Texte fourni.
______

Cette partie aborde le verre et ses caractéristiques d’un point de vue physico-chimique. Dans cette partie, nous limiterons notre étude à des verres d’oxydes. Cependant, il existe d’autres grands types de verres, en particulier, les verres métalliques (composés uniquement d’éléments métalliques) et les verres de spin (composés cristallisés caractérisés par une absence d’ordre magnétique à grande distance, d’où leur nom).

Structure

Diffractogramme de rayons X d’un mélange de deux composés : l’un vitreux et l’autre cristallin.

Le verre est un matériau amorphe, c’est-à-dire non cristallin. De ce fait, il présente un désordre structural important. Sa structure microscopique est telle qu’il n’existe aucun ordre à grande distance dans un verre. Un verre peut même être vu comme un « réseau » tridimensionnel, semblable à celui d’un cristal, mais dans lequel seul l’ordre à courte distance est conservé.

Comparons, par exemple, la structure de la silice (SiOv(2)) cristalline (sous sa forme cristobalite) et celle de la silice vitreuse.

Représentation schématique bi-dimensionnelle de la silice cristalline (cristobalite).
Représentation schématique bi-dimensionnelle de la silice vitreuse.

Dans les deux cas, chaque atome de silicium est lié avec quatre atomes d’oxygène, formant ainsi des tétraèdres SiO4 ; chaque tétraèdre pouvant être considéré comme une « brique » de l’édifice final. Mais tandis que la cristobalite peut être définie comme un empilement régulier de ces briques SiO4, la silice vitreuse peut être considérée comme un empilement anarchique de ces mêmes briques SiO4.

En raison de sa structure amorphe, les verres produisent, en diffraction des Rayons X (DRX), un halo de diffusion, contrairement aux cristaux qui donnent des pics étroits et intenses.

Principaux composants

En raison de sa structure amorphe, le verre est soumis à très peu de contraintes stoechiométriques. De ce fait, un verre peut inclure en son sein une très grande variété d’éléments et présenter des compositions très complexes.

Dans un verre d’oxydes, ces différents éléments sont sous une forme cationique, afin de former des oxydes avec l’anion oxygène O2-.

Les cations intervenant dans la composition de verres peuvent être classés en trois catégories selon le rôle structural qu’ils jouent lors de la vitrification (formation du verre) : les formateurs de réseau, les non-formateurs de réseau (ou modificateurs de réseau) et les intermédiaires. Les critères structuraux de cette classification prennent en compte le nombre de coordination (nombre d’atomes d’oxygène auquel est lié le cation) et les forces de liaison.

______

(Entrées extraites d'une collection)

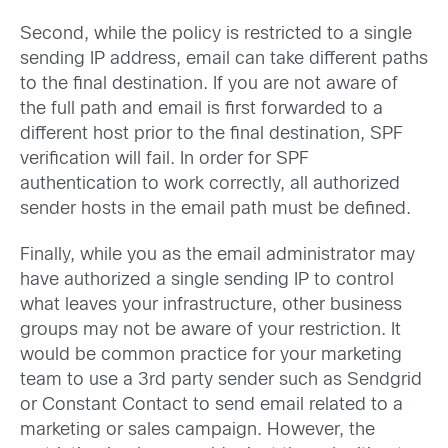
Second, while the policy is restricted to a single
sending IP address, email can take different paths
to the final destination. If you are not aware of
the full path and email is first forwarded to a
different host prior to the final destination, SPF
verification will fail. In order for SPF
authentication to work correctly, all authorized
sender hosts in the email path must be defined.
Finally, while you as the email administrator may
have authorized a single sending IP to control
what leaves your infrastructure, other business
groups may not be aware of your restriction. It
would be common practice for your marketing
team to use a 3rd party sender such as Sendgrid
or Constant Contact to send email related to a
marketing or sales campaign. However, the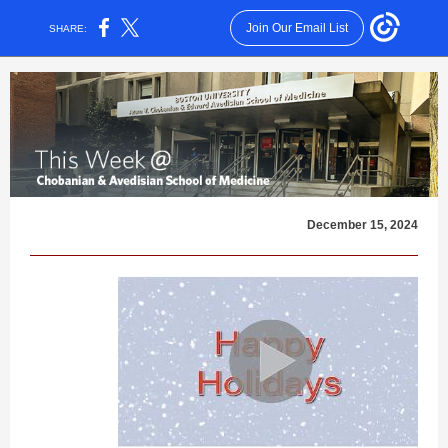
Join Our Email List
SHARE:
December 15, 2024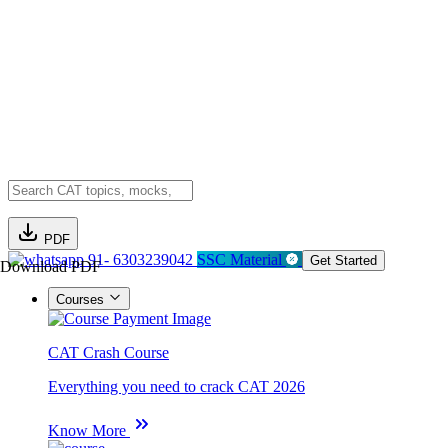
PDF
91- 6303239042
SSC Material
Get Started
Download PDF
Courses
CAT Crash Course
Everything you need to crack CAT 2026
Know More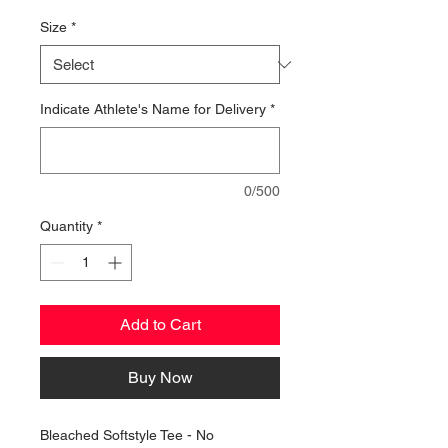
Price
Size
*
Indicate Athlete's Name for Delivery
*
0/500
Quantity
*
Add to Cart
Buy Now
Bleached Softstyle Tee - No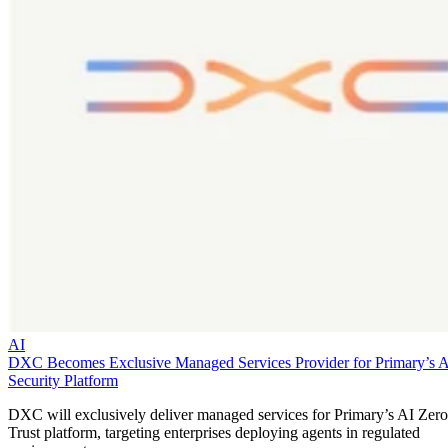
AI
DXC Becomes Exclusive Managed Services Provider for Primary’s 
Security Platform
DXC will exclusively deliver managed services for Primary’s AI Zero
Trust platform, targeting enterprises deploying agents in regulated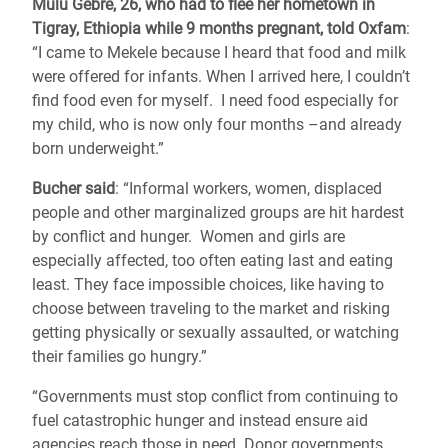
Mulu Gebre, 26, who had to flee her hometown in
Tigray, Ethiopia while 9 months pregnant, told Oxfam
:
“I came to Mekele because I heard that food and milk
were offered for infants. When I arrived here, I couldn’t
find food even for myself. I need food especially for
my child, who is now only four months –and already
born underweight.”
Bucher said
: “Informal workers, women, displaced
people and other marginalized groups
are hit hardest
by conflict and hunger. Women and girls are
especially affected, too often eating last and eating
least. They face impossible choices, like having to
choose between traveling to the market and risking
getting physically or sexually assaulted, or watching
their families go hungry.”
“Governments must stop conflict from continuing to
fuel catastrophic hunger and instead ensure aid
agencies reach those in need. Donor governments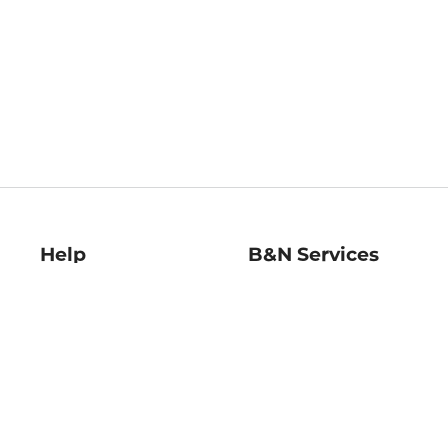
Help
B&N Services
Help Center
B&N Press
Shipping & Returns
Publisher & Author
Guidelines
Gift Cards
Bulk Order Discounts
Store Pickup
B&N Mastercard
Product Recalls
B&N Bookfairs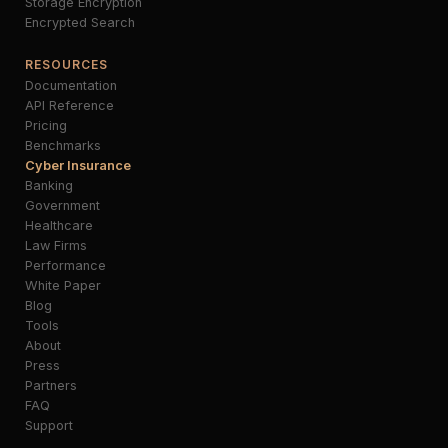
Storage Encryption
Encrypted Search
RESOURCES
Documentation
API Reference
Pricing
Benchmarks
Cyber Insurance
Banking
Government
Healthcare
Law Firms
Performance
White Paper
Blog
Tools
About
Press
Partners
FAQ
Support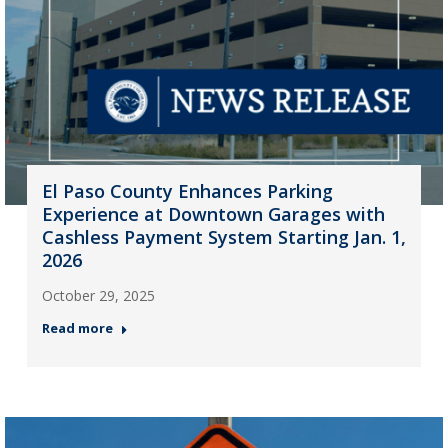
El Paso County Enhances Parking
Experience at Downtown Garages with
Cashless Payment System Starting Jan. 1,
2026
October 29, 2025
Read more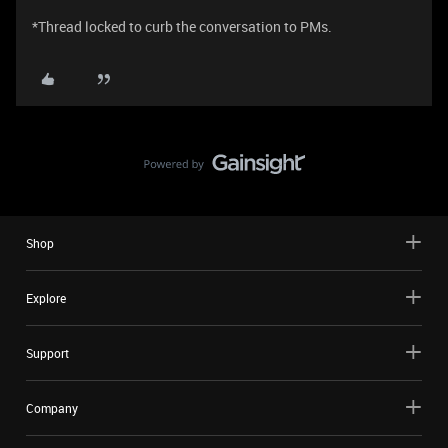
*Thread locked to curb the conversation to PMs.
Shop
Explore
Support
Company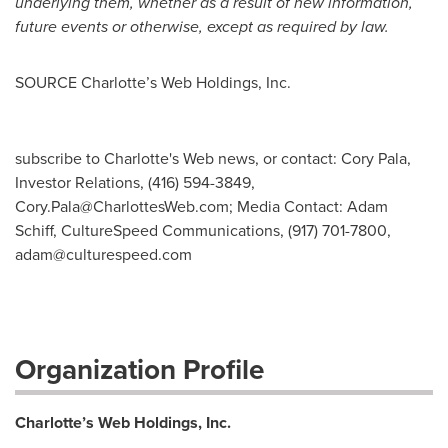
underlying them, whether as a result of new information,
future events or otherwise, except as required by law.
SOURCE Charlotte’s Web Holdings, Inc.
subscribe to Charlotte's Web news, or contact: Cory Pala,
Investor Relations, (416) 594-3849,
Cory.Pala@CharlottesWeb.com
; Media Contact: Adam
Schiff, CultureSpeed Communications, (917) 701-7800,
adam@culturespeed.com
Organization Profile
Charlotte’s Web Holdings, Inc.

______

Consigne. Donnez la suite du texte sur la structure et les composants du verre, en reprenant juste après sa dernière phrase. Ces entrées proviennent d'une autre source.

Réponse.
Formateurs de réseau

Les formateurs de réseau sont des éléments qui peuvent à eux seuls former un verre. Les éléments formateurs les plus courants sont le silicium Si (sous sa forme oxyde SiO2), le bore B (sous sa forme oxyde B2O3), le phosphore P (sous sa forme oxyde P2O5), le germanium Ge (sous sa forme oxyde GeO2) et l’arsenic As (sous sa forme oxyde As2O3).

Ce sont des éléments métalliques de valence assez élevée (généralement 3 ou 4, parfois 5), qui forment des liaisons mi-covalentes mi-ioniques avec les atomes d’oxygène. Ils donnent des polyèdres de faible coordinence (3 ou 4), comme SiO4, BO4 ou BO3. Ces polyèdres sont liés par leurs sommets et forment le réseau vitreux.

Modificateurs de réseau

Les modificateurs de réseau (ou non-formateurs) ne peuvent pas former de verre à eux seuls. Ce sont essentiellement les alcalins, les alcalino-terreux et dans une moindre mesure certains éléments de transition et les terres rares.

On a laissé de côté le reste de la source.